Some may remember when I first arrived to this site I also took a partial crack at rewriting the Atlantis Invaders. I do tip my hat that you finished it entirely, Maurice. I really enjoyed reading the annotations.
I do have two general observations about the original concept for this episode, the first being that I don't know what came over the Johnsons in the early days of this story. I assume that the early drafts for the Mighty Galvanaut, and Atlantis Invaders and all the others were brainstormed around the time they did the Savage Empire. I'm just surprised they still went ahead with setting Atlantis Invaders in an ocean environment, complete with an army of alien mermen and even one scene with Garrovick hanging on for dear life to a sea serpent as it swam to the surface. Gotta admit they were really ambitious at the time, but professional film studios with an actual budget would have shied away from such a story. Did they ever concede a lot of those ideas were too difficult to pull off, to put it mildly?
The other aspect that still bothers me somewhat to this day is that they brought in the characters of Princess Tr'tillya and her father, King Argolas into their series. Not the characters themselves and their purposes in the story, but rather that for a ''show'' set in the 24th century and one that strove to strictly emulate what may be the most socially-conscious series of the 1960s (for civil rights, women's rights, anti-war, etc), yet would be casually validating a concept as ethically despicable as generational rule well into the future.
I may be wrong, but I think that apart from the episode Elaan of Troyus there was never a mention of another Federation member planet that had a monarchist system, though I'm still puzzled that such a forward-thinking organization would even accept one that wasn't a democracy.
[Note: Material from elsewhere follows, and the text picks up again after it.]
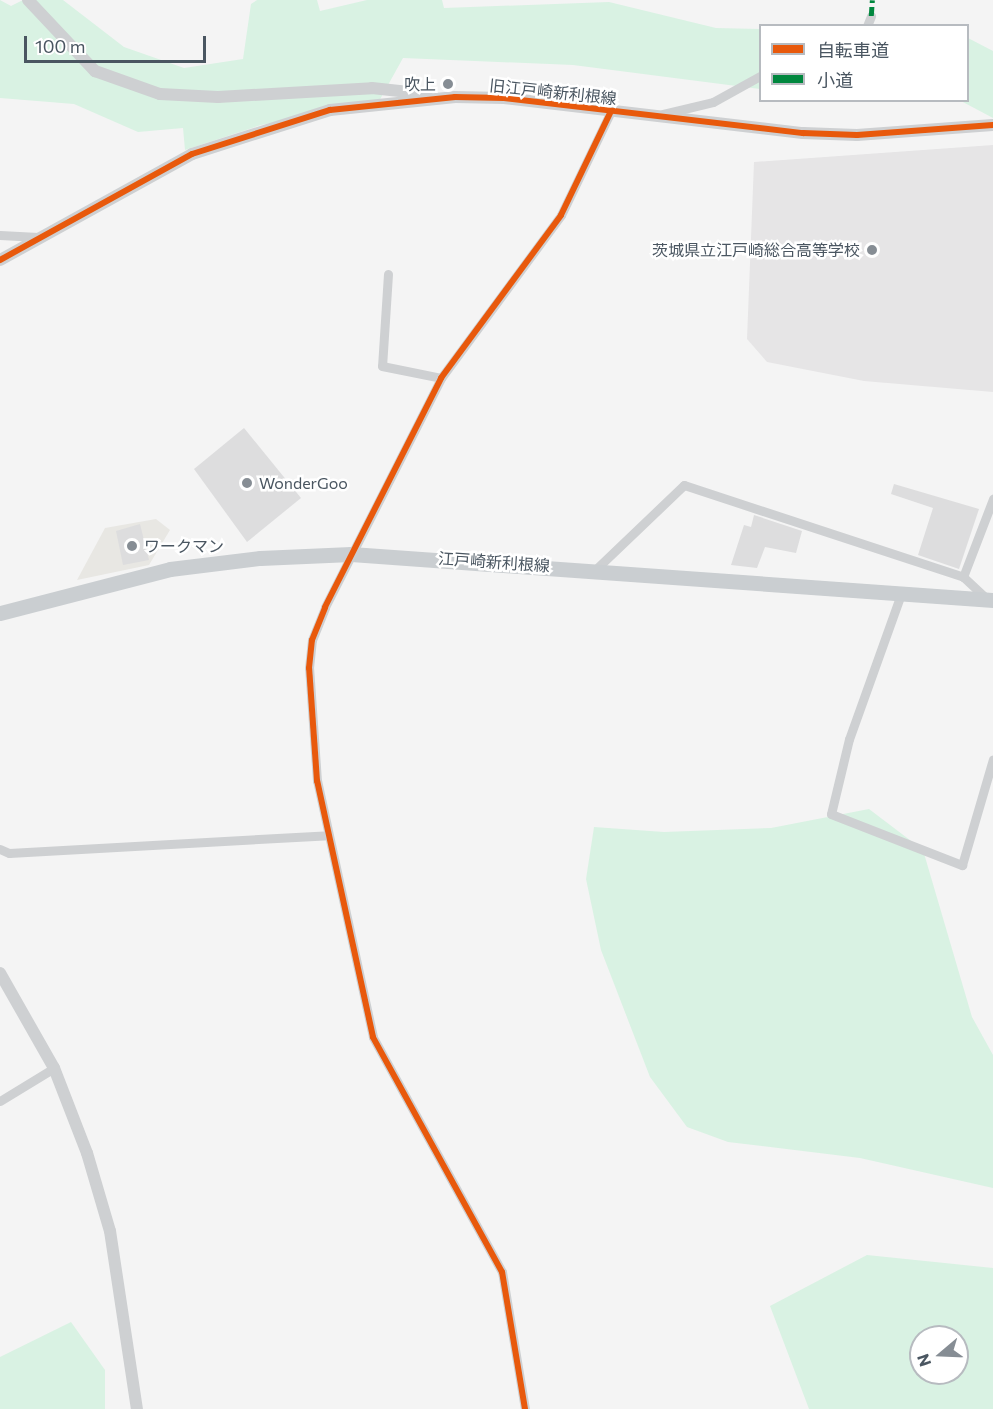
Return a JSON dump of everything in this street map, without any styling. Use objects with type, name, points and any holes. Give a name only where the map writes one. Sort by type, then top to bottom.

But since the Troyaans were portrayed as near-barbarians who still developed interplanetary travel somehow, astoundingly, I guess the whole point of that episode was for Kirk to be completely frazzled by Elaan's barbaric ways, and a monarchist system was a simple way to make that point.
But I guess as much as we may have evolved over the last 500 years we are still unable to sever completely with the romantic but intellectually heinous images of Kings and Queens and Princesses, especially since corporations like Disney make those their bread and butter. But apart from children's animated films and most British costume dramas, you can notice how portrayals of royal characters have been progressively absent from most serious modern-day set entertainment for the last few decades (though not from medieval fantasy projects like Game of Thrones and the Witcher or garish comedies like the Princess Diaries).
Just look at the trouble Marvel Entertainment had with its house concept the Inhumans series which deservedly got trashed and canceled quickly. A Royal family of artificially endowed super-characters should NOT be one with its own film or TV series, only guest appearances at the most. You can't really make heroes out of a family that controls who gets the superpowers in the kingdom. Of course it's going to be the close cousins and nieces and nephews who will inherit the best powers, while everyone else will only get utilitarian skills...because that's how the family keeps the throne for itself. and the writers can't make any OTHER characters/serfs from the kingdom ones with an interesting personality because eventually you HAVE to write a story that has them question WHY they can't have a better power (answer? because that would reveal the Royal Family of the Inhumans is not such a heroic bunch after all).
Anyway I've been meandering in different directions, but basically I would have hoped that the Johnsons should rethink Tr'tillya's royal status entirely if ever this script gets salvaged. I'd like to think someone like Gene Coon would also have changed that aspect of the script.